California’s mentally ill inmate population keeps growing. And state money isn’t enough to meet needs, lawmaker says
Gov. Jerry Brown has earmarked $117 million in his new state budget to expand the number of treatment beds and mental health programs for more than 800 mentally ill inmates found incompetent to stand trial.
State officials said they have struggled to keep up with the needs of a population that has jumped in size by 33% over the last three years, as judges are increasingly referring defendants to treatment. But one state lawmaker says additional funds are not enough.
Legislators, he said, need to update the laws used by judges to evaluate the mental health of people charged with crimes. And he has proposed his own legislation to keep mentally ill offenders out of the criminal justice system.
“It seems to me that the courts, the behavioral health people, law enforcement, social work — everybody should get together and try to solve that problem,” Sen. Jim Beall (D-San Jose) said at a recent budget committee hearing. “Because it’s like a bottomless pit if we don’t reform.”
Under California law, a judge can find a person charged with a crime incompetent to stand trial if they have a mental disorder or developmental disability that prevents them from understanding court proceedings or helping their lawyer with their defense. Depending on the severity of the alleged crime, defendants are supposed to be moved to a state hospital, a community mental health facility or a special jail unit to receive treatment for 180 days before undergoing another court evaluation.

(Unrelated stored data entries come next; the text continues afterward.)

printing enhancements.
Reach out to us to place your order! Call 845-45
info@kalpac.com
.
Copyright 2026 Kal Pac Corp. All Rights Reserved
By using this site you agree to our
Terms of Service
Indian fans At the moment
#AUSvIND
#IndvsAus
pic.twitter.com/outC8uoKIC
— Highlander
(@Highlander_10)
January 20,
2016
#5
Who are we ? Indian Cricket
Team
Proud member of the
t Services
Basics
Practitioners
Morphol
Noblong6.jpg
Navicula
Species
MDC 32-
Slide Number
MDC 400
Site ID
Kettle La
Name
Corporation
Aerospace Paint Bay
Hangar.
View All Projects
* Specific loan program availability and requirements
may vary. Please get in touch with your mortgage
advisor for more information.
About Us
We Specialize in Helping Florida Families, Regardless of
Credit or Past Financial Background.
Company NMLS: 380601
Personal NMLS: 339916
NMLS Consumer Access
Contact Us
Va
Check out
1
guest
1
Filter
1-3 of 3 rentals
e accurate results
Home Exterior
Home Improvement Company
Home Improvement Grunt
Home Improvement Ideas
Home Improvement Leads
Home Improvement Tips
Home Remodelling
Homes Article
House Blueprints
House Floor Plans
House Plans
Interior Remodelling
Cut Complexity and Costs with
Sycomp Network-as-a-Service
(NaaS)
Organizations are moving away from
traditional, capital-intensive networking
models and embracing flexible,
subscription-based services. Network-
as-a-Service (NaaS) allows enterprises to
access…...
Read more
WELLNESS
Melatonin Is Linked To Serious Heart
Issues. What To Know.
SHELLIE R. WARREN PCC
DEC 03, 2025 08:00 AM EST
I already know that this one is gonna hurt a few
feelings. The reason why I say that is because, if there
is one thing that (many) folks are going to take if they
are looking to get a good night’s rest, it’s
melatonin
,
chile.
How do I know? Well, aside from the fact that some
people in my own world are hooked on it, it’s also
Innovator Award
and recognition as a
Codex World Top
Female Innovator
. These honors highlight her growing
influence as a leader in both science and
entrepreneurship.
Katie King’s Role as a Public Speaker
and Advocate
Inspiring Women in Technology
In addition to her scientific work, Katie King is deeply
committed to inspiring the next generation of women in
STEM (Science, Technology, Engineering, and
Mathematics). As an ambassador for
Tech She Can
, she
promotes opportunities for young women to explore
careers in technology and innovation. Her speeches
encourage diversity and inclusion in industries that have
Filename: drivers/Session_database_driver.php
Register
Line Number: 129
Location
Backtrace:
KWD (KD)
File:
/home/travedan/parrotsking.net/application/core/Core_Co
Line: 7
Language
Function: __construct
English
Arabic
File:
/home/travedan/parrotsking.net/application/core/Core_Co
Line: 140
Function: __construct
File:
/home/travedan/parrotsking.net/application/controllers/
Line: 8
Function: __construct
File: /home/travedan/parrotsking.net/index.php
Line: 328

Felony defendants can repeat that legal process for up to three years, misdemeanor inmates up to one. Inmates who do not improve can be placed under the care of a guardian or organization and some are confined in mental health facilities, but most are released back on the streets without resources to address their chronic conditions.
Beall argues the legal process fails to reflect advances in psychiatric and medical treatment. Defendants are committed to treatment for up to three years, when it can take only months or even weeks to determine whether medication will diminish the symptoms of mental illness and allow defendants to stand trial, according to Laura Arnold of the California Public Defenders Assn.
“The competency system is broken,” Arnold said. “The main reason, I believe, is that the three-year maximum term of commitment hasn’t been revisited since 1974.”
As of December, 840 inmates in county jails were awaiting space in state hospitals or other treatment facilities. Most had a major psychotic or mood disorder and multiple arrests, according to state data. Nearly half had been homeless and did not have access to California’s healthcare system for the poor, Medi-Cal, in the six months before their arrest.
If the Legislature approves the governor’s budget, the state funds earmarked by Brown would help counties create or expand mental health programs that divert inmates away from jail and into treatment in their communities.
Most of the money would go to the 15 California counties with the largest populations of felony offenders found incompetent to stand trial. The highest number is in Los Angeles County, where the state plans to spend at least $15 million in the next year to treat up to 150 patients in community facilities.
Mental health experts said they hope the funds will encourage counties to divert mentally ill offenders away from the criminal justice system before they are charged with a crime or are found incompetent to stand trial.
Anne Hadreas, supervising attorney with Disability Rights of California, said the state doesn’t have to overhaul competency laws to cut the state hospital waiting lists if officials rethink how services are provided for defendants.
“Do we start trying to provide them before someone gets arrested?” she said. “Do we start trying to provide them in lieu of going to jail at all?”
Beall has been thinking the same thing. A bill he introduced this legislative session would allow judges to place mentally ill defendants in pretrial diversion programs for up to two years in lieu of prosecution. A similar proposal from Beall was shelved last year amid fiscal concerns.
Beall says he hopes his new legislation has a better chance of passing.
“People tend to slide backward when people are in the jail and the prisons,” he said. “It creates worse and more expensive problems.”